Moms and Dads: Let’s Turn All Those Can’ts into Can-Dos
Have you, like me, fallen into the trap of assuming your child “can’t” do something? That’s not how to help a child with ADHD. Instead, I flipped those negatives on their head.
The first thing we are offered when a child is diagnosed with ADHD is a laundry list of all the things he or she can’t do:
Can’t pay attention for long.
Can’t control impulses well.
Can’t succeed as well as his peers socially.
Can’t do well in school.
And on and on…
Right off the bat, we are set up to fail in parenting our kids with ADHD. We are told all the things they can’t do, but not told what to do to survive and thrive, by focusing on the things they can do.
The ADHD diagnosis often initiates an expectation of limitations, and a whole lot of can’ts. That produces a negative outlook and many limiting beliefs.
“My son needs me more than other kids his age, so he can’t go to summer camp.”
“My daughter gets emotional too easily, so she can’t go on play dates without me.”
“My son can’t control his impulses, so you can’t get angry about his behavior.”
“My daughter struggles with complex processes, so she can’t play team sports.”

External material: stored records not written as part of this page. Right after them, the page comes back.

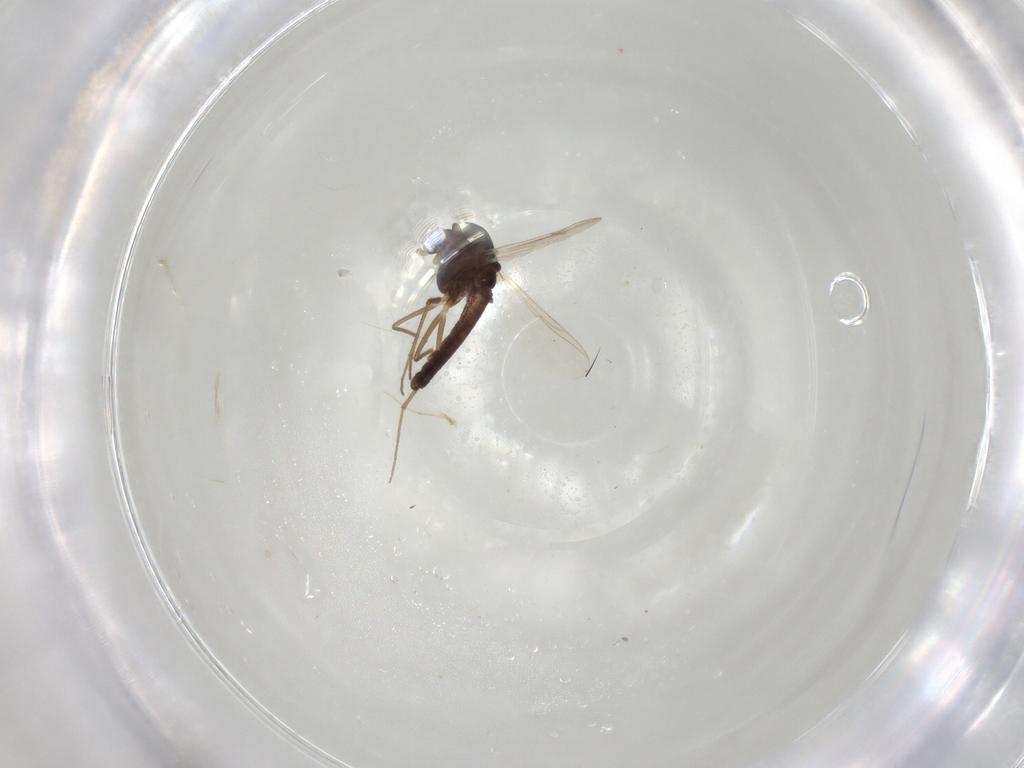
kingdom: Animalia
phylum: Arthropoda
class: Insecta
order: Diptera
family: Chironomidae
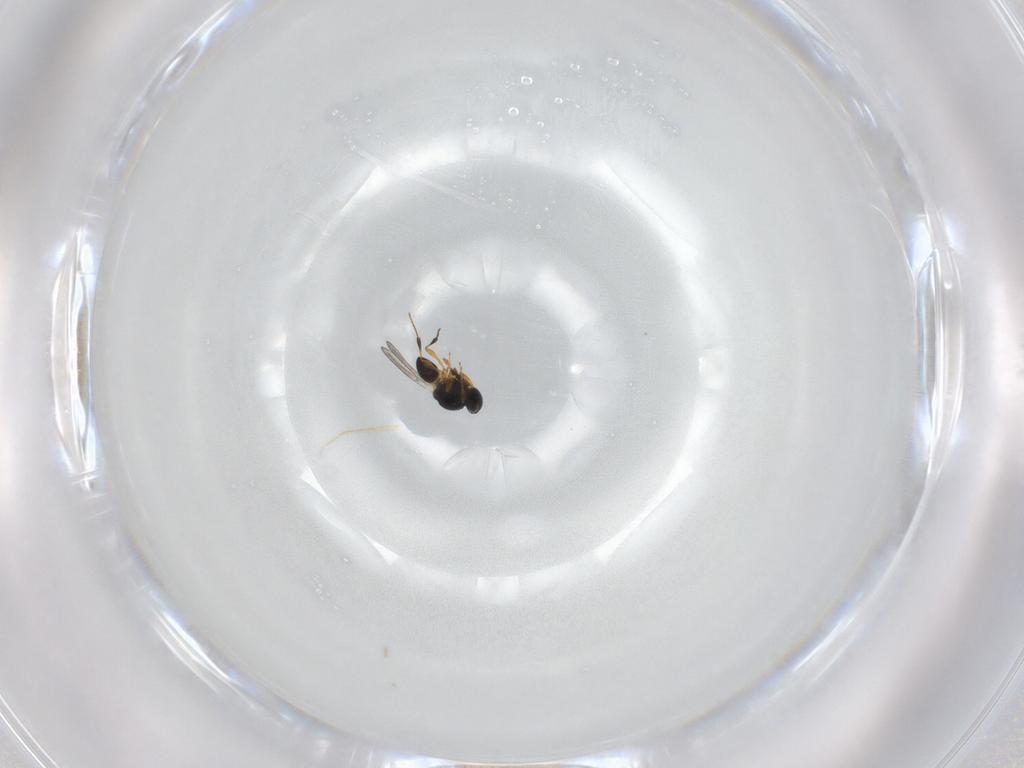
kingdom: Animalia
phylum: Arthropoda
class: Insecta
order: Hymenoptera
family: Platygastridae
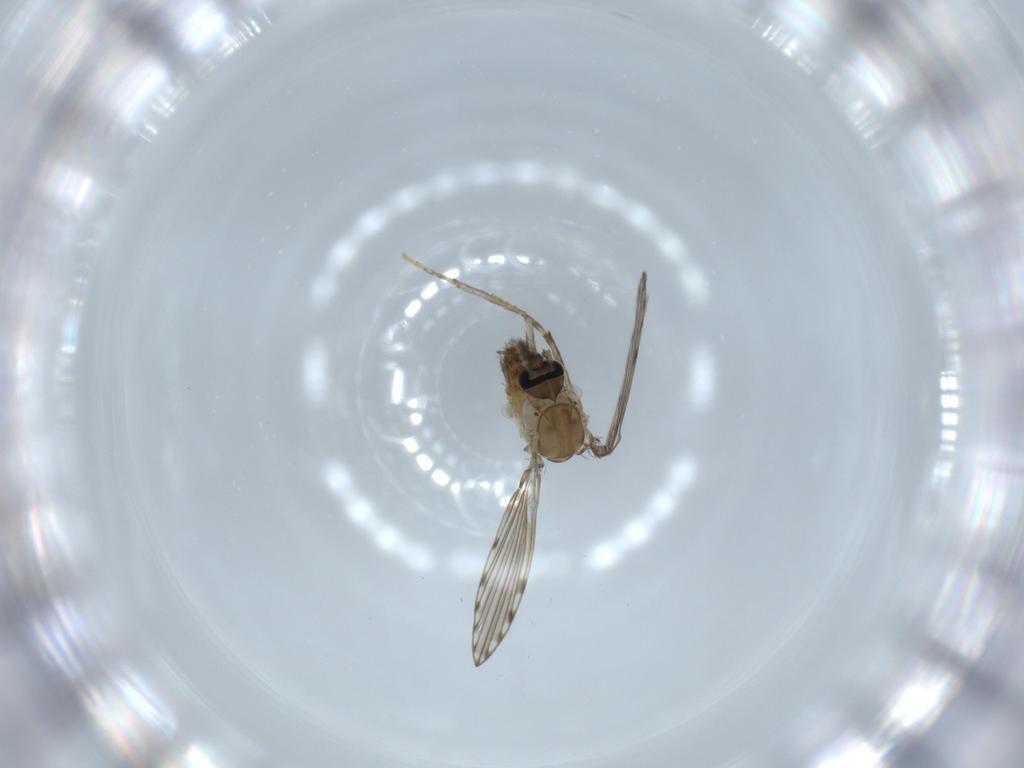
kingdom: Animalia
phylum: Arthropoda
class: Insecta
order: Diptera
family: Psychodidae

Kids with ADHD deserve the same childhood experiences and opportunities as any other kid. It may take accommodations or special circumstances, but you must not limit them based on your assumptions of what ADHD prevents them from succeeding in.
I have fallen into the trap of relying on the can’ts too many times for my son, Ricochet, who has ADHD, autism, anxiety, and LDs. I have worked diligently over the last few years to be mindful of these instances and stop limiting his experiences.
Last month, Ricochet’s school took nearly 200 of the eighth graders on a three-day trip to Atlanta (about four hours away). They do an eighth-grade trip each year to foster more independence and give the kids a taste of the accountability they’ll need next year in high school. The trip is three days and two nights far from home. It involves six young teen boys in one hotel room alone. It means three days without any hygiene reminders from Mom. It means three days without a quiet moment alone or social relief.
I could easily think of a lot of reasons why he shouldn’t go on the trip or why he couldn’t succeed at it. I knew how hard it would be for him to be overwhelmed by the noise and chaos of all those kids for 65 hours straight, without quiet refuge. I knew how upset he’d get if he weren’t able to sleep. I knew that just the anticipation of the sound intensity and crowds at the NBA basketball game made him panic.
I also knew that he needed this experience. His friends were going, and he really wanted to go too. We talked about how hard it would be at times, but he insisted he’s old enough to handle it now. Daddy was dead set against it, feeling sure we’d have to drive to Atlanta and pick him up early. I, on the other hand, wasn’t willing to prevent him from having this experience based on a bunch of what-ifs. I don’t want to limit him based on disability.
I think those three days were harder on me than on Ricochet. I worried every moment about him fleeing the group, getting along with his friends, not being teased and picked on, managing sensory overwhelm and anxiety… He, however, was determined to be a “grown up” and do what his peers could do. And so he went on the trip.
Of course, there were a couple of challenging incidents. One involved me on the phone with the CNN Store (they were at the CNN Center) begging their staff to let me pay for a jacket over the phone for him to pick up there (which they did). His jacket got something “itchy” on it, and he was too cold to last another day without a jacket, and he was out of money. Another involved him burning through all his allotted cell phone data due to his streaming videos on the bus ride there, and not being able to send and receive messages between us. He called me in the arena before the basketball game telling me he wouldn’t stay and I must come pick him up right then.
Fortunately, the teacher assigned to his group of students knows Ricochet well and has a soft spot in his heart for him. He jumped in and helped every time Ricochet needed something. He sent me a photo of Ricochet standing up and cheering at the basketball game once they got him settled.
Instead of limiting his experiences with all the can’ts, we sent Ricochet on a big trip, as prepared as possible, and did what it took to help him succeed. He came home with a steadier resolve and stronger belief in himself. Oh, and a suitcase full of clean clothes because he wore the same clothes for three days!